La scène était digne d’un film américain. Javier ne savait même pas très bien si, finalement, Adriel se moquait de lui en mimant une surprise exagérée ou si, au contraire, il était véritablement heureux et surpris de le retrouver là. Après tout, il aurait dû s’en douter. Un tel festival, si représentatif de la société états-unienne actuelle, était attirant pour un étranger comme lui qui désirait particulièrement profiter de toutes les occasions pour s’immerger un peu plus dans cette communauté si particulière. Le contact de sa peau contre son visage le fit frissonner. Il avait souvent fantasmé, seul dans son lit, sur ce genre de contact, n’ayant jamais réussi à s’enlever de la tête le visage du jeune Américain qui était venu deux étés de suite passer ses vacances chez lui. « Javier ! » Le seul et l’unique, oui. L’alcool faisait de toute évidence des ravages chez les jeunes étudiants de la côte. Il n’avait pas réussi à le reconnaître alors qu’ils avaient quasiment passé de chastes nuits entières côte à côte – la maison familiale ne permettant pas non plus d’accueillir les jeunes gens dans les meilleures conditions.
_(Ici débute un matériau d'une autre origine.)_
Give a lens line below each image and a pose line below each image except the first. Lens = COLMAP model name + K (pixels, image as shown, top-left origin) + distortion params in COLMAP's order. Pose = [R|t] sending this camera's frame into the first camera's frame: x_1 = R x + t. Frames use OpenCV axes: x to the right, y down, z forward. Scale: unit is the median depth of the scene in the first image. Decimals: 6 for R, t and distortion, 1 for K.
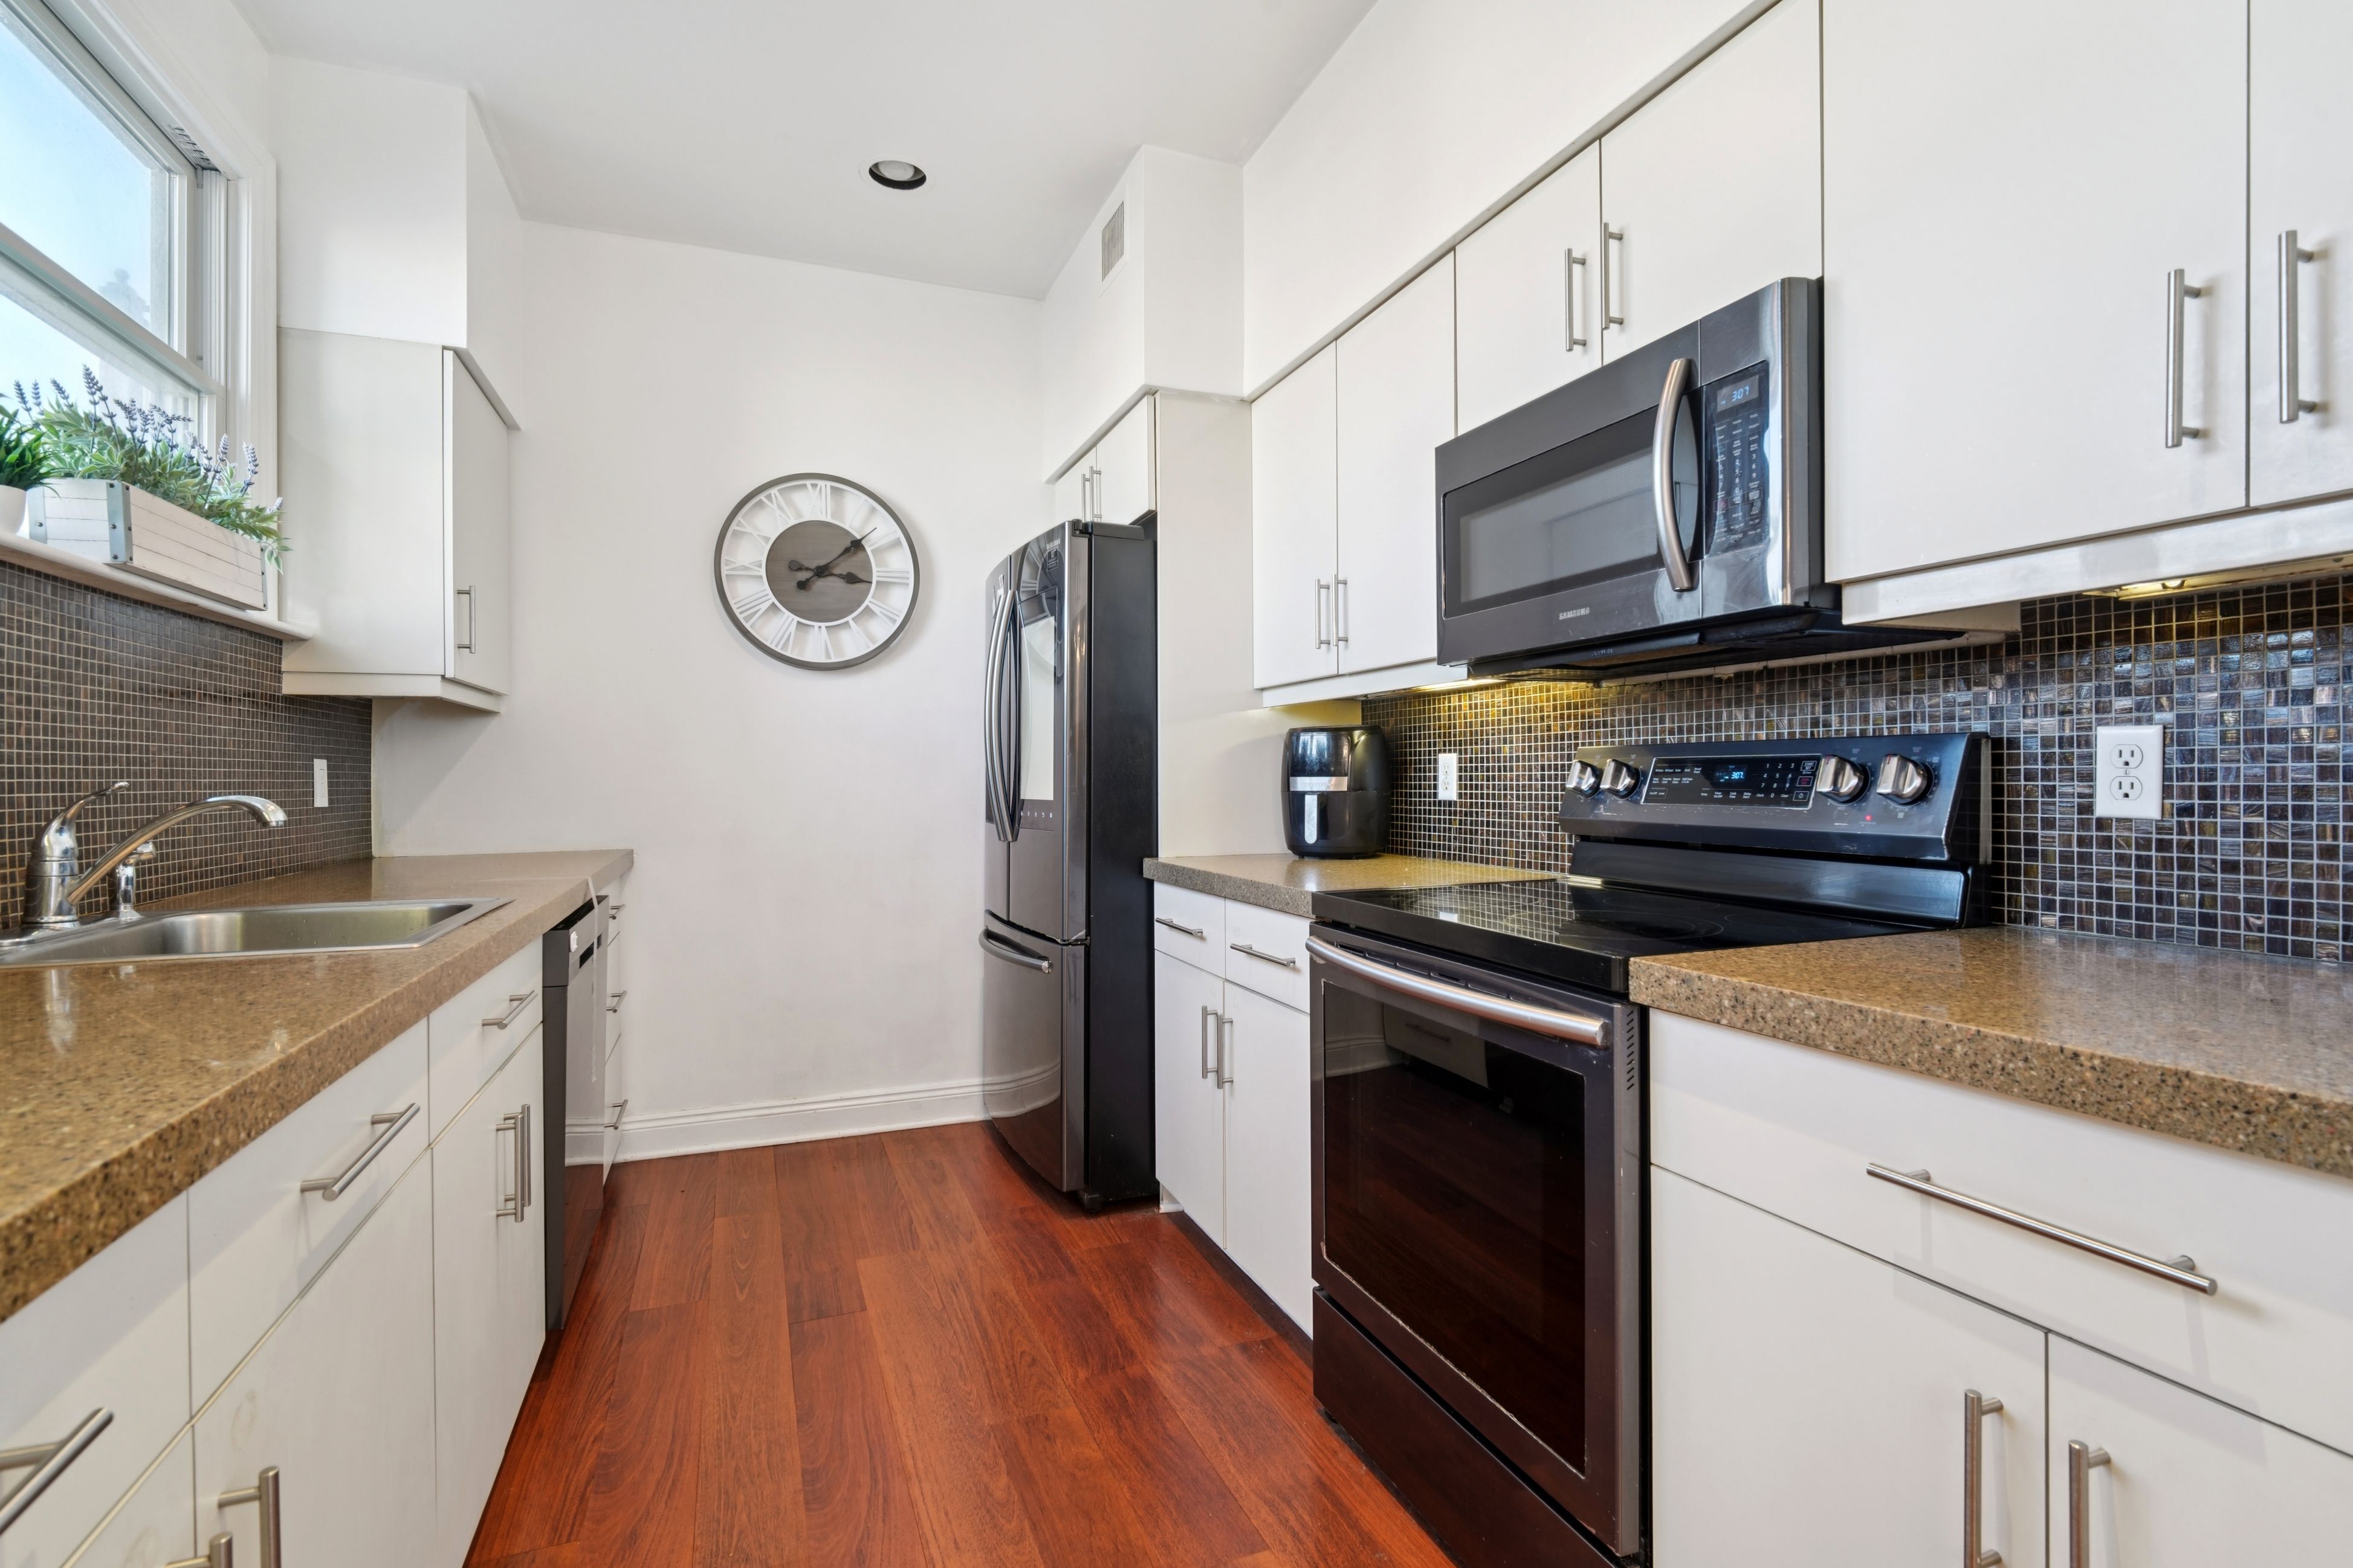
lens RADIAL K [[1102.6, 0, 1181.6], [0, 1102.6, 780.2], [0, 0, 1]] dist [0.000599, -0.004178]
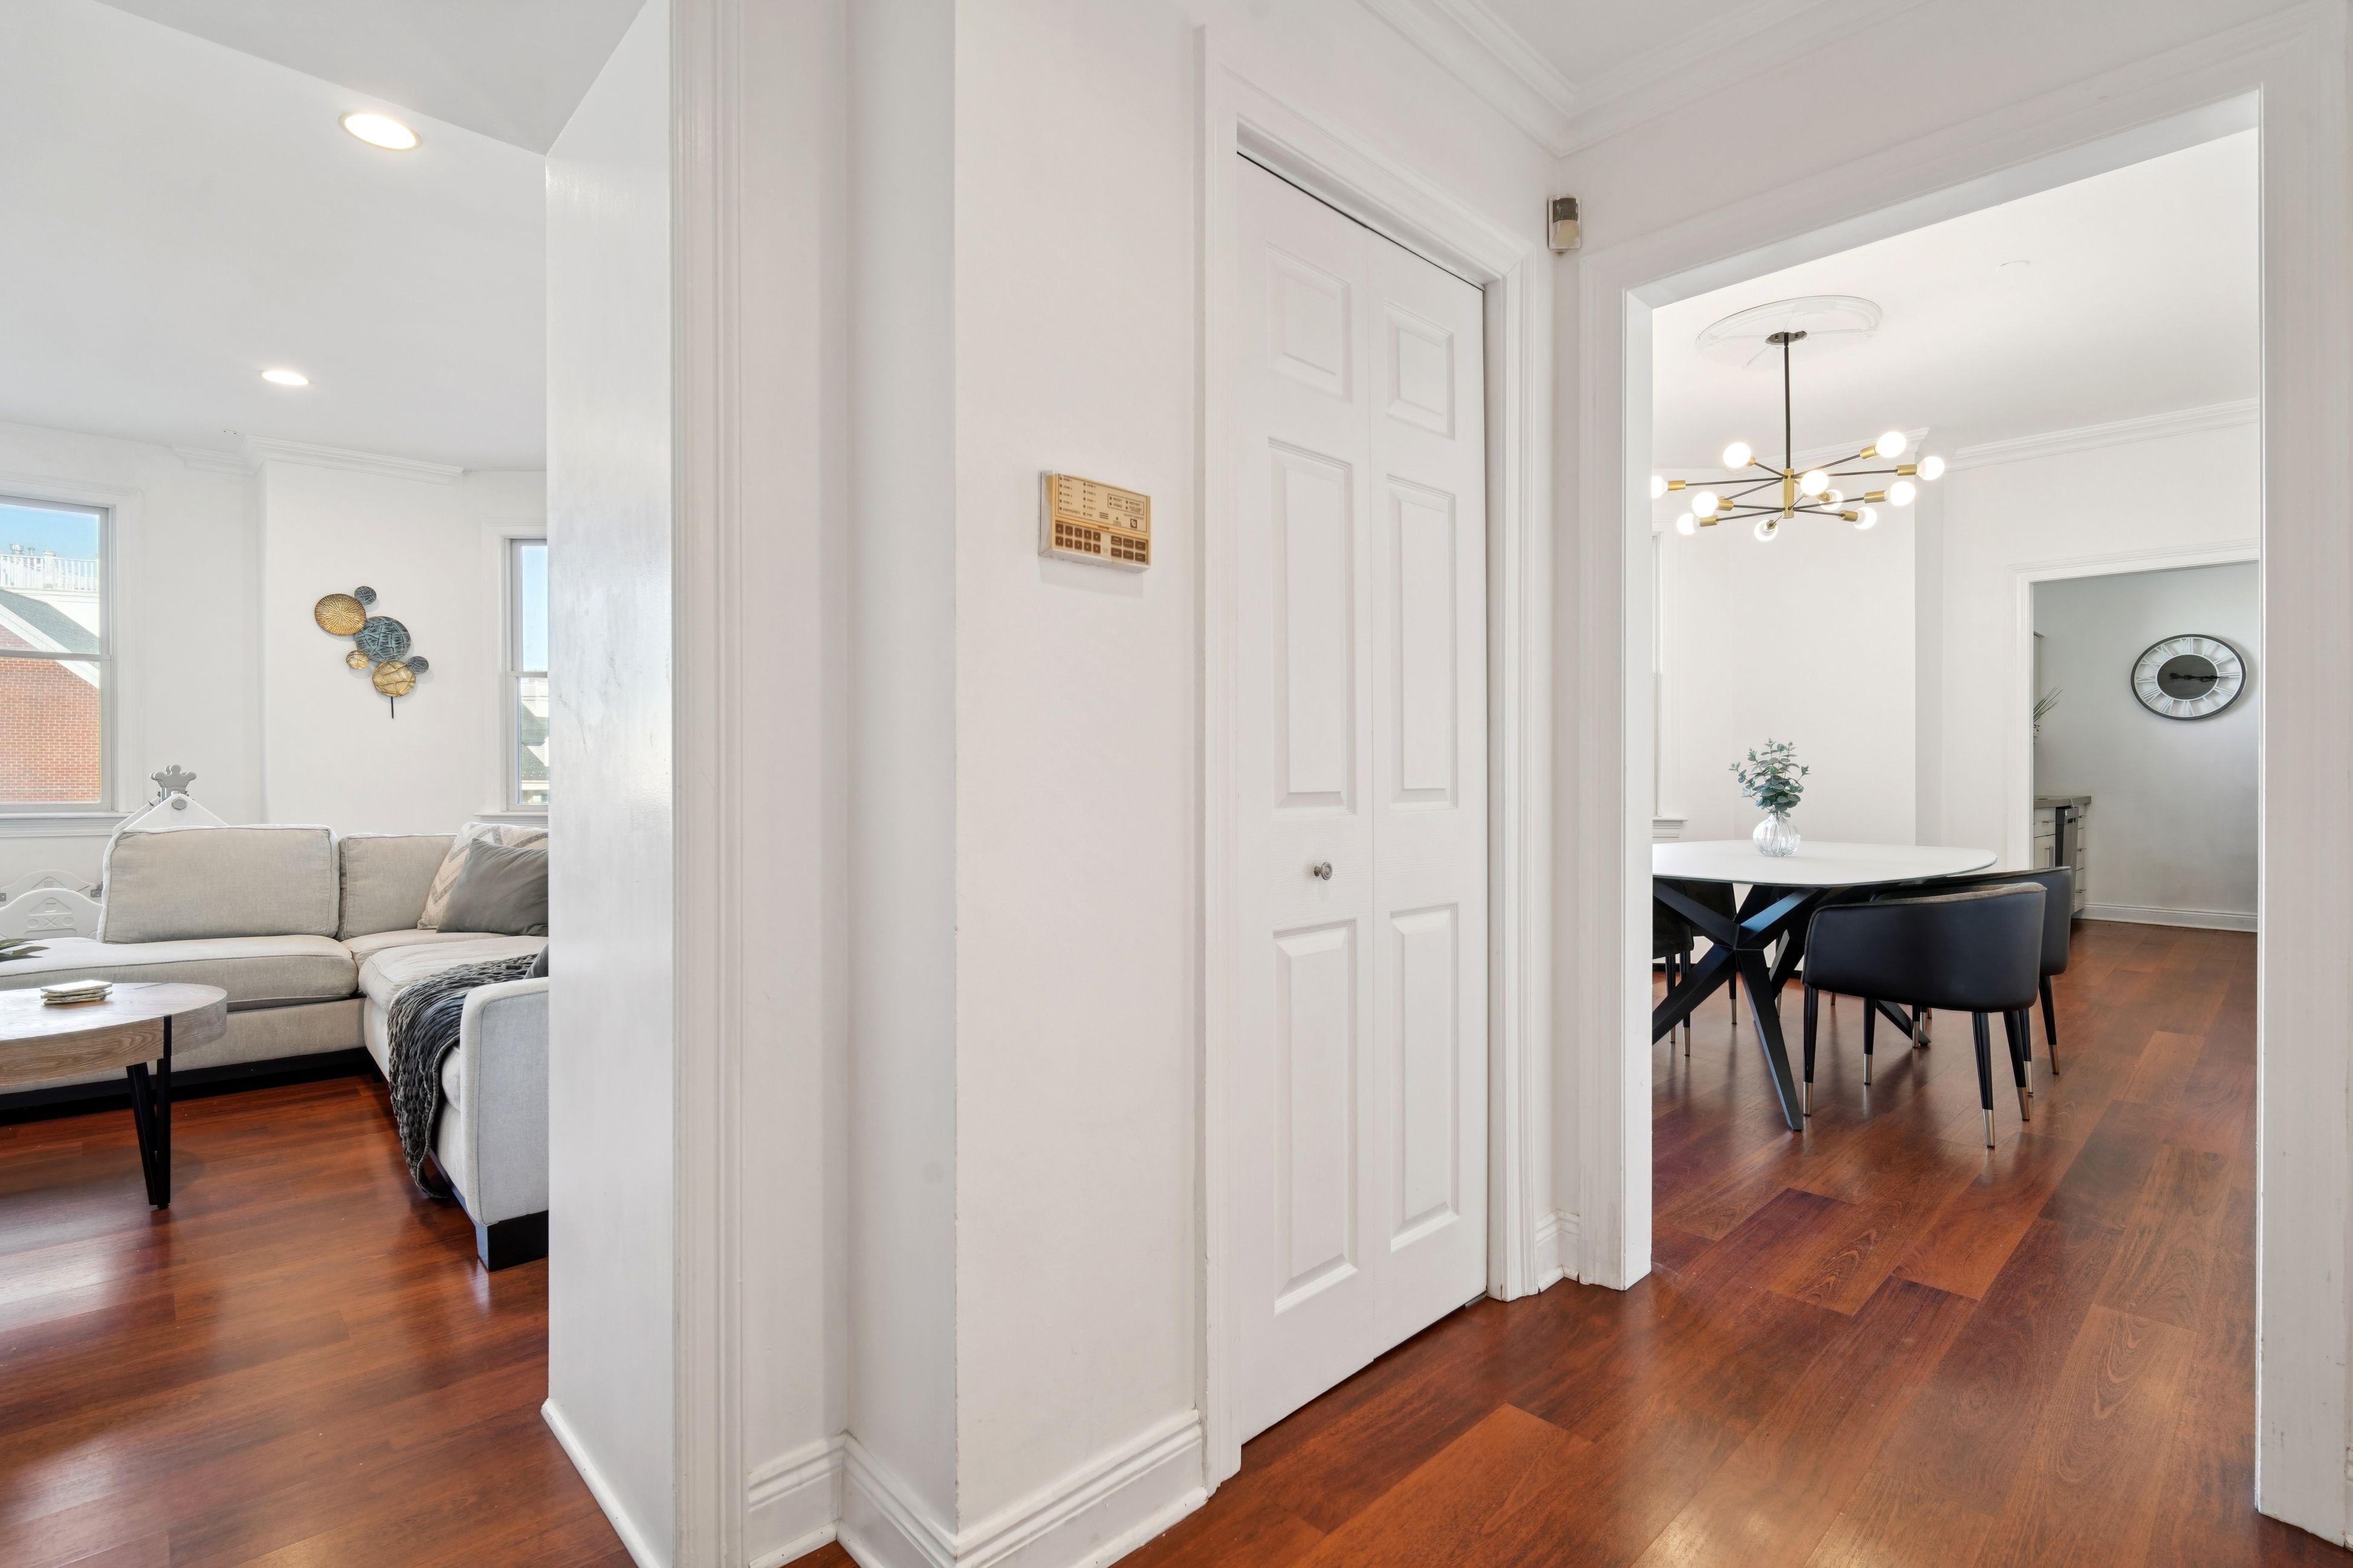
lens RADIAL K [[1102.6, 0, 1181.6], [0, 1102.6, 780.2], [0, 0, 1]] dist [0.000599, -0.004178]
pose [[0.383029, 0.013700, -0.923635, 1.238156], [-0.007021, 0.999904, 0.011919, 0.014212], [0.923710, 0.001920, 0.383088, -2.263607]]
Le contact avec le corps d’Adriel était particulièrement violent. Il s’attendait à des retrouvailles mais pas à autant d’amour. Tombant en arrière, Javier chuta sur le sol, des étoiles plein les yeux, regardant avec une certaine tendresse – l’alcool aidant même si l’alcool a bon dos dans ce contexte – le jeune homme penché au-dessus de lui. Un flash traversa sa mémoire, lui rappelant qu’une situation similaire s’était déjà produite et que le résultat avait été fameux. Il se releva en le poussant tendrement, le sourire toujours aux lèvres. « Je savais pas que tu venais ! Si j'avais su, j'aurai essayé de te voir avant ! » Javier savait bien que ce n’était pas le cas. Que même s’ils s’étaient rencontrés dans la rue, aucun des deux n’aurait osé proposer à l’autre d’aller boire un café. La manière dont ils s’étaient quittés tous les deux n’était guère propice à de telles retrouvailles. Mais l’alcool – encore une fois ! – aidant, la soirée promettait d’être riche en rebondissements. Rien que de retrouver Adriel à ce instant était la promesse de quelque chose de merveilleux.
« Adriel, si tu savais … » Il avait envie de se pencher vers lui, de le prendre dans ses bras et d’entendre son cœur cogner contre le sien. Il avait envie de passer sa main dans ses cheveux, de lui caresser le visage. Et soudain, il n’avait plus qu’une seule envie, repartir, le laisser derrière lui, sans se retourner. Dans de tels moments, il reprenait la bouteille dans sa main et reprenait une gorgée pour se donner du courage. Du courage liquide comme il aimait l’appeler. Des gouttes d’eau tombaient des cheveux d’Adriel, comme s’il venait de sortir du lac. Il allait attraper froid le pauvre. Retirant son gilet d’autour de ses épaules, il ébouriffa le jeune homme pour lui sécher de manière artisanale les cheveux. « Tu vas attraper froid, niño ! » Javier en profite pour lui caresser les épaules énergiquement et le réchauffer. Il lui tend par la même de nouveau la bouteille de bière, l’invitant du regard à se resservir. « On va bientôt être à sec par contre. » Et il ne voulait surtout pas se retrouver sobre dans cette situation. Il avait besoin de se sentir alcoolisé pour tenir une véritable conversation avec Adriel. Son but inavoué était de toute façon de retrouver ce qui s’était passé des années plutôt, sur une plage et des conditions similaires.